斯根普指出,工具性理解是指一种语义性理解:符号A所指代的事物是什么.或者一种程序性理解,一个规则R所指定的每一个步骤是什么,如何操作等.简言之,就是按照语词的本意和计算程序进行操作,即“只知是什么,不知为什么”.
关系性理解则还需对知识意义和替代物本身结构上的认识,获得概念和规律(定律、定理、公式、法则等)的途径,以及规则本身有效性的逻辑依据等,简言之:“不仅知道要做什么,而且知道为什么”.那么通常所说的理解是指那一种理解呢?

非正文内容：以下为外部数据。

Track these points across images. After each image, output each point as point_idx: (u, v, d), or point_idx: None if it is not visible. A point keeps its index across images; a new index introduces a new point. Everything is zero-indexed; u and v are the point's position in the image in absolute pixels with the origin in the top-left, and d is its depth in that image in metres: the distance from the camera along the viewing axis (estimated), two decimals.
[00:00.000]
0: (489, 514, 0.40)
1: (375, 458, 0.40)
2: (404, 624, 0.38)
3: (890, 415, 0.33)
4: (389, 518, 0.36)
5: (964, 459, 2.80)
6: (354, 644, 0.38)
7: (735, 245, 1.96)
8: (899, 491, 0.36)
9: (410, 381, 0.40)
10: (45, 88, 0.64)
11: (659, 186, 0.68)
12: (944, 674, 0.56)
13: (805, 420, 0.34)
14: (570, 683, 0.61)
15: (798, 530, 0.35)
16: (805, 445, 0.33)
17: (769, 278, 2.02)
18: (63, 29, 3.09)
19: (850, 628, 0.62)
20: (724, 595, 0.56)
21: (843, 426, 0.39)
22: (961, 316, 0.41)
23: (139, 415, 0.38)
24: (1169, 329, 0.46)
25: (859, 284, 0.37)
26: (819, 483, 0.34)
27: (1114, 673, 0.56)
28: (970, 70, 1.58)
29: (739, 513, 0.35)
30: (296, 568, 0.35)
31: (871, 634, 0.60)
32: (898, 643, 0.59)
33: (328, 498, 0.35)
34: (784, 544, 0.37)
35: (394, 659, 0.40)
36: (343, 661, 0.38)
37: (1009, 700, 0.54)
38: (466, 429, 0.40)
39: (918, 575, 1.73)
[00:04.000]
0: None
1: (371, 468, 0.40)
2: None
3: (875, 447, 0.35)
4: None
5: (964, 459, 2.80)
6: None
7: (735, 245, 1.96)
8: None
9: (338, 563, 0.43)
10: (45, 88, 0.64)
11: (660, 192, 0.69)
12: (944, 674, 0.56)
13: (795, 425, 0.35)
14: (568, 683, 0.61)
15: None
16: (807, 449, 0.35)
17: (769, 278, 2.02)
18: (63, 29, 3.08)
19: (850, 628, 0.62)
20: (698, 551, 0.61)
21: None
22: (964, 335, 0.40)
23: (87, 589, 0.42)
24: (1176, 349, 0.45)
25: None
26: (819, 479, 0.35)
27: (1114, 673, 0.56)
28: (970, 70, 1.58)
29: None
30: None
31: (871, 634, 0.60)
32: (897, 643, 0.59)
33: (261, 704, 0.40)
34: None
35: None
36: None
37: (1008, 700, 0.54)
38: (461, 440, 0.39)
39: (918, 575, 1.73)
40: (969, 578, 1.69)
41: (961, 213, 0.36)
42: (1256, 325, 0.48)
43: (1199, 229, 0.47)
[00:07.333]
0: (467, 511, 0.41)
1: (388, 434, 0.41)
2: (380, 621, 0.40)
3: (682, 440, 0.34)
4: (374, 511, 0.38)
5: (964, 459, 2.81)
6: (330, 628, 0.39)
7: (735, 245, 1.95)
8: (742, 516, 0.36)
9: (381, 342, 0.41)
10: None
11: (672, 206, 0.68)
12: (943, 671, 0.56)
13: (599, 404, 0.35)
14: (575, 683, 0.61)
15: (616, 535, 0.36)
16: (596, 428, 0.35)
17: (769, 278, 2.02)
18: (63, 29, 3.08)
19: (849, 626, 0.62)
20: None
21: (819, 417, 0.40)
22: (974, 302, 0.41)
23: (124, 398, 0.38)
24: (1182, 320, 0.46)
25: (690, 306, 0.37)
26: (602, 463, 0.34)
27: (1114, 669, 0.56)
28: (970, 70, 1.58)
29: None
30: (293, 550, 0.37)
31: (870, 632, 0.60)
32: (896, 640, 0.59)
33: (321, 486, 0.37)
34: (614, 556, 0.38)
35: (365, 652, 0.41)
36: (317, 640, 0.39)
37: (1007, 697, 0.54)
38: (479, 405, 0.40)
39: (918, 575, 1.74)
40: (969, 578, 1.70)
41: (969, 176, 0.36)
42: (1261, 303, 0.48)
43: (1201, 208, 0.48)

《辞海》解释说:“理解是应用已有知识揭露事物之间联系而认识新事物的过程.”[2]《全日制义务教育数学课程标准(实验稿)》将理解解释为:“能描述对象的特征和由来,能明确地阐述此对象与有关对象之间的区别与联系.”[3]李士锜则认为,理解一个数学对象,是指“在心理上能够组织起适当而有效的认知结构,并使之成为个人内部知识网络的一部分”[4].《辞海》、课程标准和李士锜所说的理解,都涉及“事物间的联系”,“对象的区别与联系”,“认知结构、知识网络”等关键词,实质上都是指“关系性理解”.因此,通常的教学实践中工具性理解几乎被忽视.

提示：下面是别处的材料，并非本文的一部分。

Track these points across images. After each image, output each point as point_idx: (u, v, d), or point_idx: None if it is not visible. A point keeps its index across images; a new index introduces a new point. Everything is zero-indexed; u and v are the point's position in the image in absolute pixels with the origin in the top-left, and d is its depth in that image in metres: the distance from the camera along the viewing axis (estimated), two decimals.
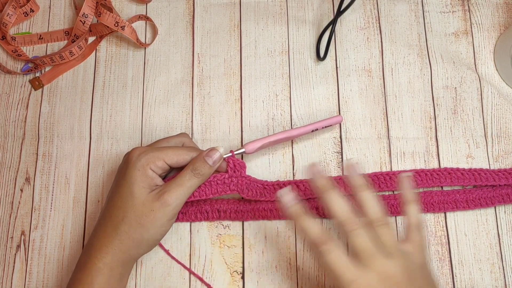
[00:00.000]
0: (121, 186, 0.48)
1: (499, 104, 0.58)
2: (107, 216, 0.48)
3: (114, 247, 0.47)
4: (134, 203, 0.47)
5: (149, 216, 0.47)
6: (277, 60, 0.60)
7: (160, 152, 0.48)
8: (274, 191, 0.53)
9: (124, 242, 0.47)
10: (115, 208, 0.47)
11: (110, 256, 0.46)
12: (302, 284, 0.52)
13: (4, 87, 0.59)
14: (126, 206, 0.47)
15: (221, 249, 0.53)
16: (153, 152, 0.48)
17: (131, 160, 0.48)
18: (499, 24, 0.61)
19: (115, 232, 0.47)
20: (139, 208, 0.47)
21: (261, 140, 0.52)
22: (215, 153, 0.49)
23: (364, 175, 0.53)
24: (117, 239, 0.47)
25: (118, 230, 0.47)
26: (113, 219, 0.47)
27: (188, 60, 0.60)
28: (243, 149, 0.52)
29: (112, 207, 0.48)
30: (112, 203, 0.48)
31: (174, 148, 0.49)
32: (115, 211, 0.47)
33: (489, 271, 0.52)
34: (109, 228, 0.47)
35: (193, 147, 0.52)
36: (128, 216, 0.47)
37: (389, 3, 0.62)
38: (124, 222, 0.47)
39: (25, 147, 0.57)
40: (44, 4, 0.63)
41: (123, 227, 0.47)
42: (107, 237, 0.47)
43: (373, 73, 0.59)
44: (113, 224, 0.47)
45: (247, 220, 0.54)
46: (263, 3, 0.62)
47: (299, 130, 0.54)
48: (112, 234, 0.47)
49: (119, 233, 0.47)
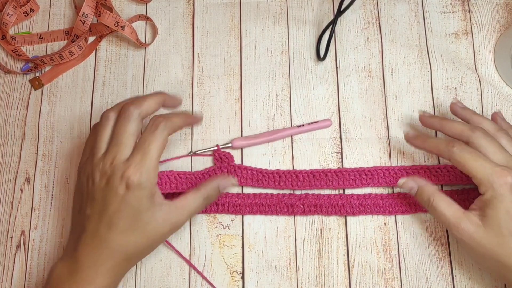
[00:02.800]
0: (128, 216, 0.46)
1: (499, 104, 0.58)
2: (111, 241, 0.46)
3: (121, 263, 0.46)
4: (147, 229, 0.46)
5: (157, 239, 0.48)
6: (277, 60, 0.60)
7: (153, 160, 0.46)
8: (274, 179, 0.54)
9: (138, 258, 0.48)
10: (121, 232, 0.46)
11: (114, 275, 0.46)
12: (302, 284, 0.52)
13: (4, 87, 0.59)
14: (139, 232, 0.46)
15: (221, 249, 0.53)
16: (149, 169, 0.45)
17: (132, 187, 0.45)
18: (499, 24, 0.61)
19: (122, 254, 0.46)
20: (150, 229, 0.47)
21: (249, 140, 0.56)
22: (228, 184, 0.51)
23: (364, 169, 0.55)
24: (121, 259, 0.46)
25: (125, 253, 0.46)
26: (120, 243, 0.46)
27: (188, 60, 0.60)
28: (229, 144, 0.55)
29: (117, 234, 0.46)
30: (118, 231, 0.46)
31: (161, 143, 0.47)
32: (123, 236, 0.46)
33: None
34: (114, 249, 0.46)
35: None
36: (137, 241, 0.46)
37: (389, 3, 0.62)
38: (134, 249, 0.46)
39: (25, 147, 0.57)
40: (44, 4, 0.63)
41: (131, 250, 0.46)
42: (111, 257, 0.46)
43: (373, 73, 0.59)
44: (119, 248, 0.46)
45: (245, 214, 0.54)
46: (263, 3, 0.62)
47: (288, 131, 0.56)
48: (118, 254, 0.46)
49: (126, 255, 0.46)
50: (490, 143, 0.47)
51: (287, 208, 0.53)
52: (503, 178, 0.44)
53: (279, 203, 0.53)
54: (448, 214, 0.46)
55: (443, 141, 0.48)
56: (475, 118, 0.51)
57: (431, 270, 0.52)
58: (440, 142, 0.49)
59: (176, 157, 0.56)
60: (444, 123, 0.50)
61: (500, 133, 0.49)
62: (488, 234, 0.45)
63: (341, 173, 0.54)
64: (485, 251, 0.45)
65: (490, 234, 0.45)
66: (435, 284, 0.52)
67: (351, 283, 0.52)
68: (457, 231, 0.46)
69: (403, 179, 0.50)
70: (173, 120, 0.48)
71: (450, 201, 0.47)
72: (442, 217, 0.47)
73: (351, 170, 0.55)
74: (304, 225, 0.54)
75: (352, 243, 0.53)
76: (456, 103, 0.53)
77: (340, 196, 0.54)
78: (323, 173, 0.54)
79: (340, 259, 0.53)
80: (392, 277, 0.52)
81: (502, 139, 0.48)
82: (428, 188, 0.48)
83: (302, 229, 0.54)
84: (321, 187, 0.54)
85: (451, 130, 0.49)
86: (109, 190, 0.45)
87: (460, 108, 0.53)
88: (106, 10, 0.58)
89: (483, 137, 0.47)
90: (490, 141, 0.47)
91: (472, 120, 0.51)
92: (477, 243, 0.45)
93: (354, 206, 0.53)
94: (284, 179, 0.54)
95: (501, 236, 0.44)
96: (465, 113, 0.52)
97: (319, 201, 0.53)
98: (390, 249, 0.53)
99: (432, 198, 0.47)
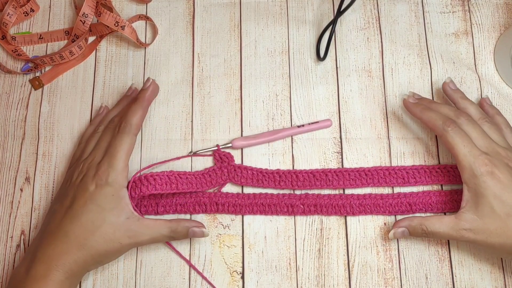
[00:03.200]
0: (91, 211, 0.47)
1: (499, 104, 0.58)
2: (70, 233, 0.47)
3: (76, 261, 0.46)
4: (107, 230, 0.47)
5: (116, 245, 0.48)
6: (277, 60, 0.60)
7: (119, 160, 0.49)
8: (274, 179, 0.54)
9: (86, 260, 0.47)
10: (84, 225, 0.47)
11: (72, 269, 0.46)
12: (302, 284, 0.52)
13: (4, 86, 0.59)
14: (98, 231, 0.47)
15: (221, 249, 0.53)
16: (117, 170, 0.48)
17: (101, 184, 0.48)
18: (499, 24, 0.61)
19: (80, 249, 0.46)
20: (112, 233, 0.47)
21: (249, 140, 0.56)
22: (199, 234, 0.50)
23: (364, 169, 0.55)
24: (78, 255, 0.46)
25: (84, 250, 0.46)
26: (80, 238, 0.47)
27: (188, 60, 0.60)
28: (230, 144, 0.55)
29: (78, 228, 0.47)
30: (79, 225, 0.47)
31: (128, 150, 0.50)
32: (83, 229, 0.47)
33: (488, 272, 0.52)
34: (73, 244, 0.46)
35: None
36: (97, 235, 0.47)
37: (389, 4, 0.62)
38: (94, 240, 0.47)
39: (25, 147, 0.57)
40: (44, 3, 0.63)
41: (89, 249, 0.47)
42: (68, 252, 0.46)
43: (373, 73, 0.59)
44: (78, 242, 0.47)
45: (245, 214, 0.54)
46: (263, 3, 0.62)
47: (288, 131, 0.56)
48: (76, 250, 0.46)
49: (84, 252, 0.46)
50: (473, 129, 0.49)
51: (287, 208, 0.53)
52: (484, 166, 0.46)
53: (279, 203, 0.53)
54: (445, 229, 0.47)
55: (441, 118, 0.50)
56: (462, 102, 0.53)
57: (431, 270, 0.52)
58: (438, 117, 0.50)
59: (176, 158, 0.56)
60: (433, 106, 0.52)
61: (482, 120, 0.51)
62: (486, 224, 0.46)
63: (341, 173, 0.54)
64: (493, 240, 0.46)
65: (488, 222, 0.46)
66: (435, 284, 0.52)
67: (351, 283, 0.52)
68: (462, 237, 0.47)
69: (391, 232, 0.50)
70: (133, 119, 0.51)
71: (438, 217, 0.48)
72: (442, 234, 0.48)
73: (351, 170, 0.55)
74: (304, 225, 0.54)
75: (352, 243, 0.53)
76: (449, 83, 0.55)
77: (340, 196, 0.54)
78: (323, 173, 0.54)
79: (340, 259, 0.53)
80: (392, 277, 0.52)
81: (484, 126, 0.50)
82: (414, 222, 0.49)
83: (302, 229, 0.54)
84: (321, 187, 0.54)
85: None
86: (81, 187, 0.48)
87: (451, 90, 0.55)
88: (106, 10, 0.58)
89: (467, 123, 0.49)
90: (473, 127, 0.49)
91: (459, 104, 0.53)
92: (481, 236, 0.46)
93: (354, 206, 0.53)
94: (284, 179, 0.54)
95: (499, 219, 0.46)
96: (455, 96, 0.54)
97: (319, 201, 0.53)
98: (390, 249, 0.53)
99: (423, 227, 0.48)
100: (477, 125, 0.50)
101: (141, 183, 0.51)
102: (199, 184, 0.53)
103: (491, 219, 0.46)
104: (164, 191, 0.51)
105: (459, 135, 0.48)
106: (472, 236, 0.47)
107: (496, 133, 0.50)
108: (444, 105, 0.52)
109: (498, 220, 0.46)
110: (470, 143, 0.48)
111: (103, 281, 0.52)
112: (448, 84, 0.55)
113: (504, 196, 0.46)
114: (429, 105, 0.52)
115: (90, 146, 0.52)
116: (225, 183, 0.55)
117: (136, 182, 0.51)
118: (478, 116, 0.51)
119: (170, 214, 0.54)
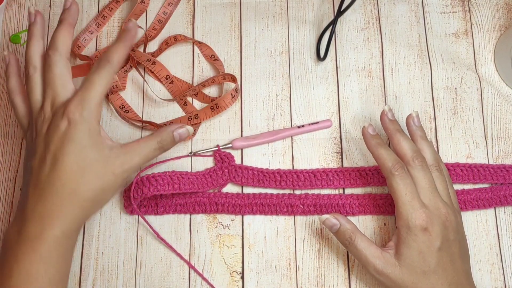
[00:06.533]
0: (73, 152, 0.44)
1: (499, 104, 0.58)
2: (56, 181, 0.43)
3: (71, 213, 0.44)
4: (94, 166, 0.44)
5: (110, 179, 0.45)
6: (277, 60, 0.60)
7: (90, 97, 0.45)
8: (275, 179, 0.54)
9: (83, 207, 0.45)
10: (69, 173, 0.44)
11: (68, 223, 0.44)
12: (302, 284, 0.52)
13: (4, 86, 0.59)
14: (86, 171, 0.44)
15: (220, 249, 0.53)
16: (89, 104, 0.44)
17: (74, 122, 0.44)
18: (499, 24, 0.61)
19: (73, 198, 0.44)
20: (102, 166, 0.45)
21: (249, 140, 0.56)
22: (185, 133, 0.49)
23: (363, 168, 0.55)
24: (72, 205, 0.44)
25: (77, 196, 0.44)
26: (69, 184, 0.44)
27: (188, 60, 0.60)
28: (230, 144, 0.55)
29: (63, 173, 0.44)
30: (63, 169, 0.44)
31: (106, 80, 0.46)
32: (70, 176, 0.44)
33: (488, 272, 0.52)
34: (63, 194, 0.43)
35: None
36: (89, 179, 0.44)
37: (389, 4, 0.62)
38: (84, 187, 0.44)
39: (25, 147, 0.57)
40: (44, 3, 0.63)
41: (83, 193, 0.44)
42: (60, 205, 0.43)
43: (373, 74, 0.59)
44: (68, 190, 0.44)
45: (245, 214, 0.54)
46: (263, 3, 0.62)
47: (288, 131, 0.56)
48: (68, 200, 0.44)
49: (78, 199, 0.44)
50: (423, 177, 0.48)
51: (287, 208, 0.53)
52: (420, 220, 0.46)
53: (279, 203, 0.53)
54: (368, 253, 0.47)
55: (391, 160, 0.48)
56: (420, 142, 0.51)
57: None
58: (389, 159, 0.48)
59: (176, 157, 0.56)
60: (396, 136, 0.50)
61: (433, 168, 0.50)
62: (403, 274, 0.46)
63: (342, 172, 0.54)
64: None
65: (405, 273, 0.46)
66: None
67: (351, 283, 0.52)
68: (375, 271, 0.46)
69: (325, 215, 0.48)
70: (113, 56, 0.46)
71: (369, 241, 0.47)
72: (361, 256, 0.47)
73: (351, 169, 0.55)
74: (304, 225, 0.54)
75: None
76: (414, 117, 0.52)
77: (340, 196, 0.54)
78: (324, 172, 0.54)
79: (340, 259, 0.53)
80: None
81: (433, 173, 0.49)
82: (349, 227, 0.48)
83: (302, 229, 0.54)
84: (322, 187, 0.54)
85: (397, 147, 0.49)
86: (51, 131, 0.44)
87: (415, 126, 0.52)
88: None
89: (419, 170, 0.48)
90: (423, 175, 0.48)
91: (417, 143, 0.51)
92: (393, 282, 0.46)
93: (354, 206, 0.53)
94: (285, 179, 0.54)
95: (415, 274, 0.45)
96: (416, 133, 0.51)
97: (319, 201, 0.53)
98: None
99: (353, 237, 0.47)
100: (429, 173, 0.48)
101: (143, 184, 0.51)
102: (200, 185, 0.53)
103: (408, 271, 0.46)
104: (167, 191, 0.51)
105: (404, 182, 0.47)
106: (384, 278, 0.46)
107: (443, 184, 0.49)
108: (406, 141, 0.49)
109: (414, 275, 0.45)
110: (413, 193, 0.47)
111: (103, 281, 0.52)
112: (413, 119, 0.52)
113: (427, 255, 0.45)
114: (395, 134, 0.50)
115: (35, 93, 0.46)
116: (226, 183, 0.55)
117: (138, 183, 0.51)
118: (431, 162, 0.50)
119: (170, 214, 0.54)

21世纪以来,国内学者对斯根普的“理解分类”进行了介绍与研究.马复首先分析了斯根普的两种理解.然后指出,传统的“定义(定理)—实例—练习—习题”的数学教学模式所表现出来的对于理解的定位就是“工具性理解”.但教学设计应当让学生获得的是关系性理解,而要想达到“关系性理解”显然还需要让学生从事其它类型的数学学习活动[5].在后续的魏民、钟志华的论文中,都研究如何从“工具性理解”向“关系型理解”的转变,加强过程性教学[6],却都未对“工具性理解”的价值做出更多的阐述.
斯根普认为,工具性理解也是一种理解,并进一步指出这种理解还有许多优点.有些知识如两个负数相乘或分数相除,很难从关系上去理解.“负负得正”以及“除以分数等于乘以这个分数的倒数”是很容易记住的规则,但不易解释其原因[7].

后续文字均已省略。